### Task to carry out:
Reproduce exactly, and solely, the lines running from the top of the data below through the line with "Figure 8. The", both inclusive. Omit pictures.

Saved entries:

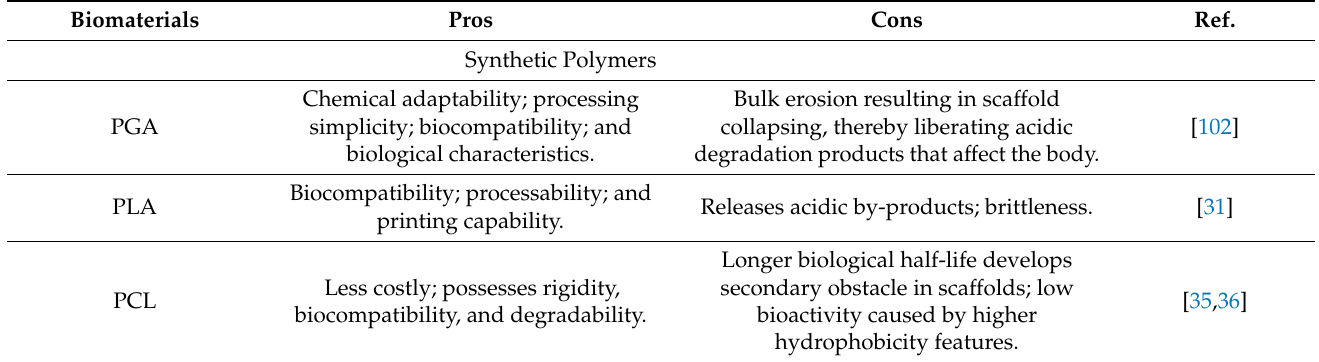
Table 1. Overview of pros and cons of common polymers in 3D bio-printing application.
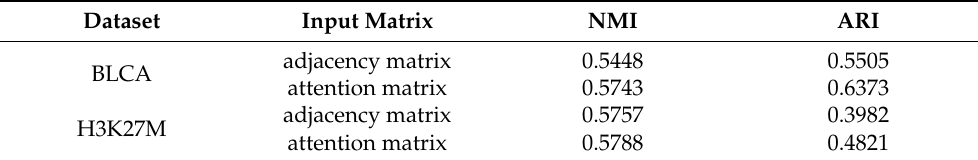
Table 5. NMI and ARI scores of the Hierarchical Clustering applied on attention and adjacency matrices.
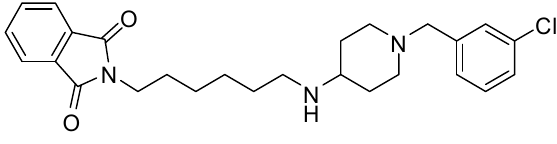
Figure 8. The obtained derivative 3 , based on our library of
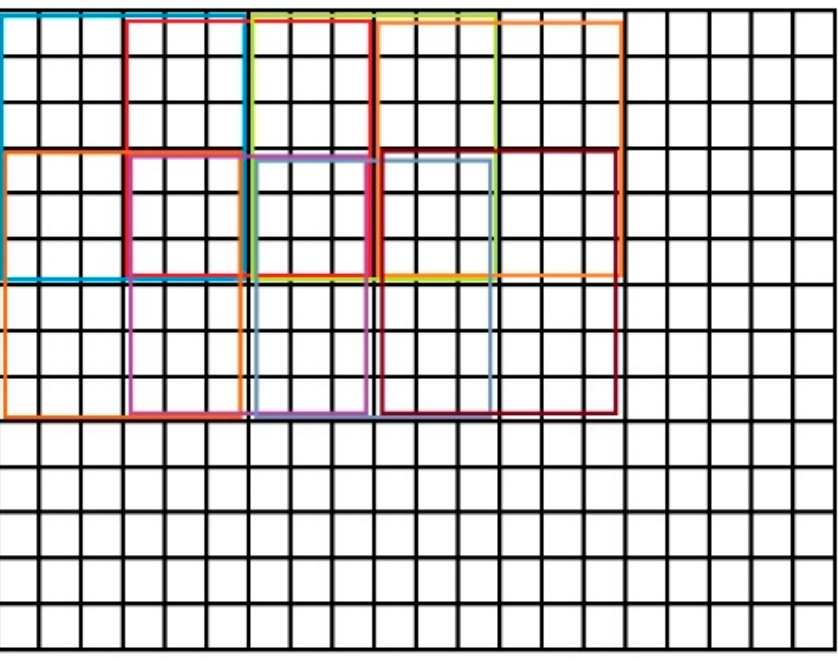
Figure 3. Representation of block division.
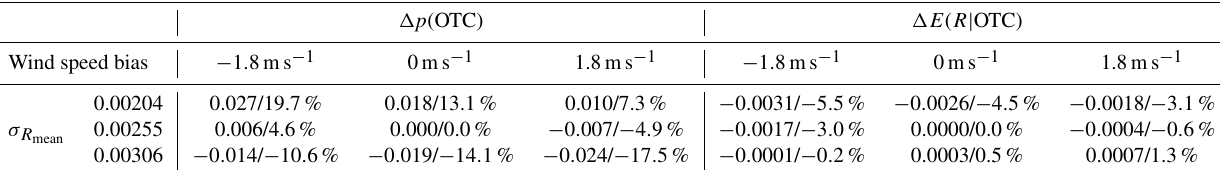
. The two numbers in each cell state the absolute and relative mean = 0 . 0026, mean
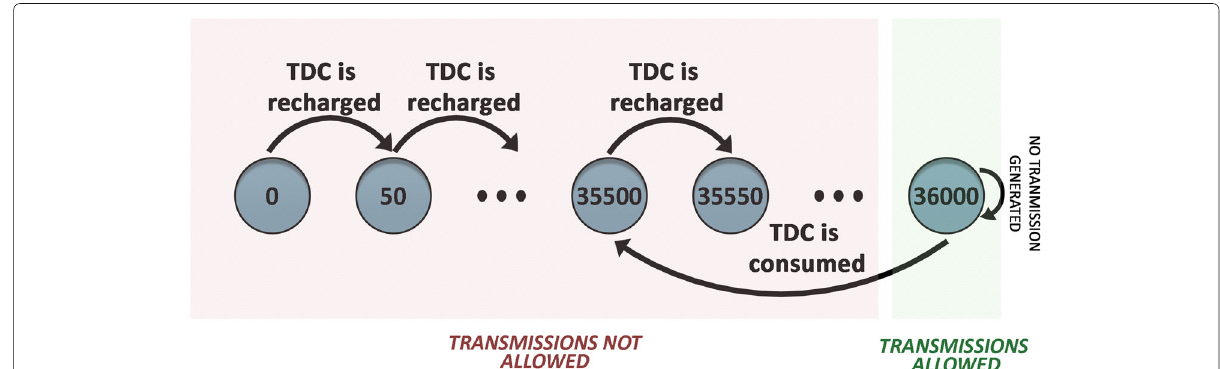
Fig. 2 Markovian model of TDC. Markovian model for the TDC consumption/recharge scheme. A sensing cycle of T = 5s, a DC of 1%, and a T ON = 0.5s have been considered in this representation. States indicate the stored TDC, expressed in milliseconds. When the node has enough TDC to transmit (that is, it is in a transmittable state where TDC = TDC MAX ), transmissions are allowed (denoted in green). Otherwise, transmissions are not allowed (denoted in red)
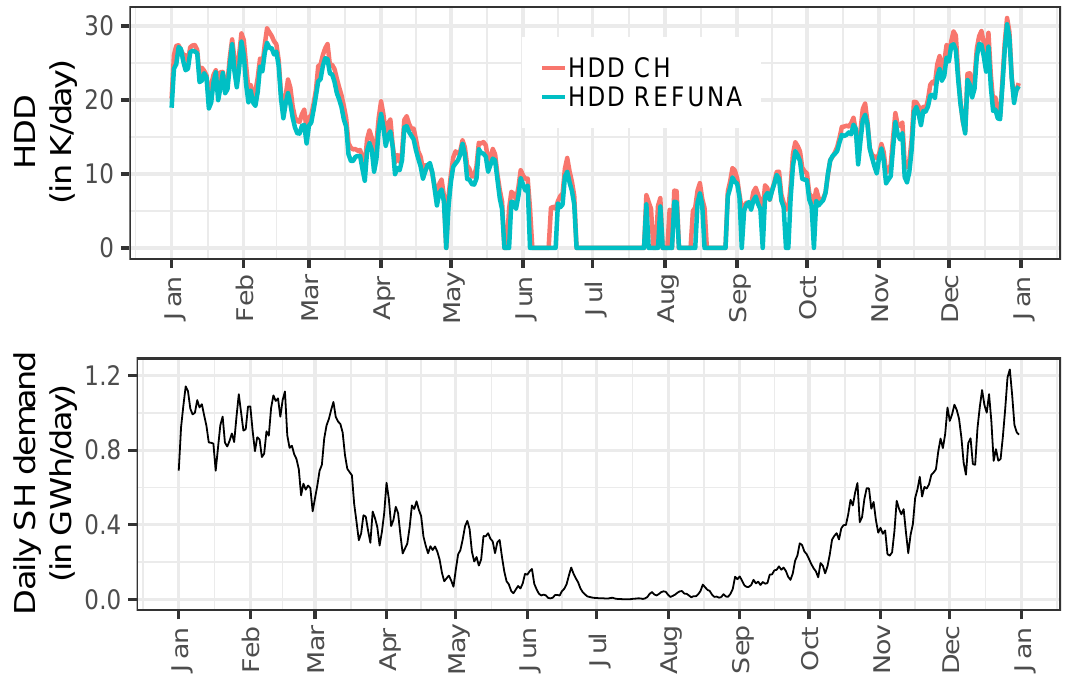
Figure 4. ( Top ): Heating degree days (HDD) in the REFUNA area and (population-weighted) Switzerland (CH). ( Bottom ): Daily space heating (SH) demand in REFUNA derived from actual heat feed-in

### Your solution:
Table 1. Overview of pros and cons of common polymers in 3D bio-printing application.
Table 5. NMI and ARI scores of the Hierarchical Clustering applied on attention and adjacency matrices.
Figure 8. The obtained derivative 3 , based on our library of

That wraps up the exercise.